TASK DETAILS: In the entries below, find the line with "BAT Việt Nam tiếp tục trao quyền kinh tế" and the line with "THỊ TRƯỜNG 24H"; give again those lines and every line between them, exactly.
INFORMATION GIVEN: Begin
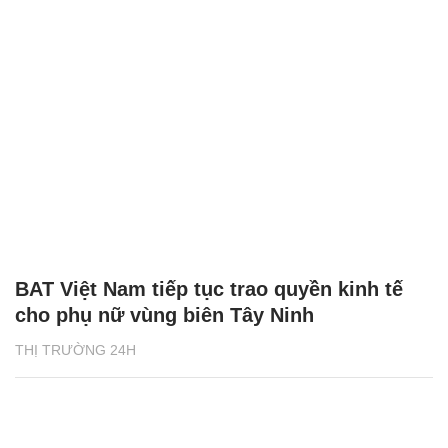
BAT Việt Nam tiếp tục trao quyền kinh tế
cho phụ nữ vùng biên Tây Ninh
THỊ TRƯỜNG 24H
INFORMATION GIVEN: End
INFORMATION GIVEN: Begin
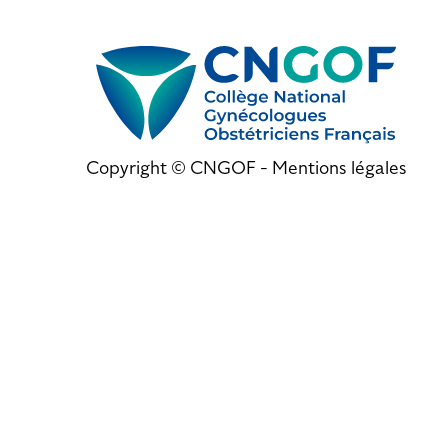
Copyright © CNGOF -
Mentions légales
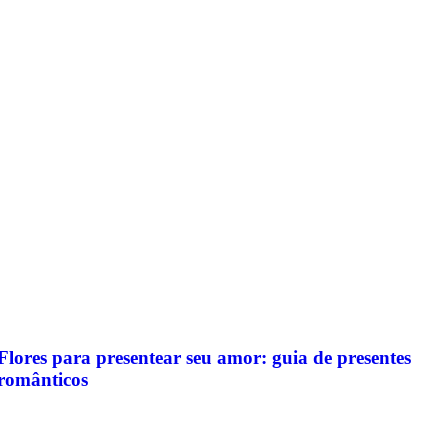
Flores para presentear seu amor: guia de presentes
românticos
INFORMATION GIVEN: End
FINAL ANSWER:
BAT Việt Nam tiếp tục trao quyền kinh tế
cho phụ nữ vùng biên Tây Ninh
THỊ TRƯỜNG 24H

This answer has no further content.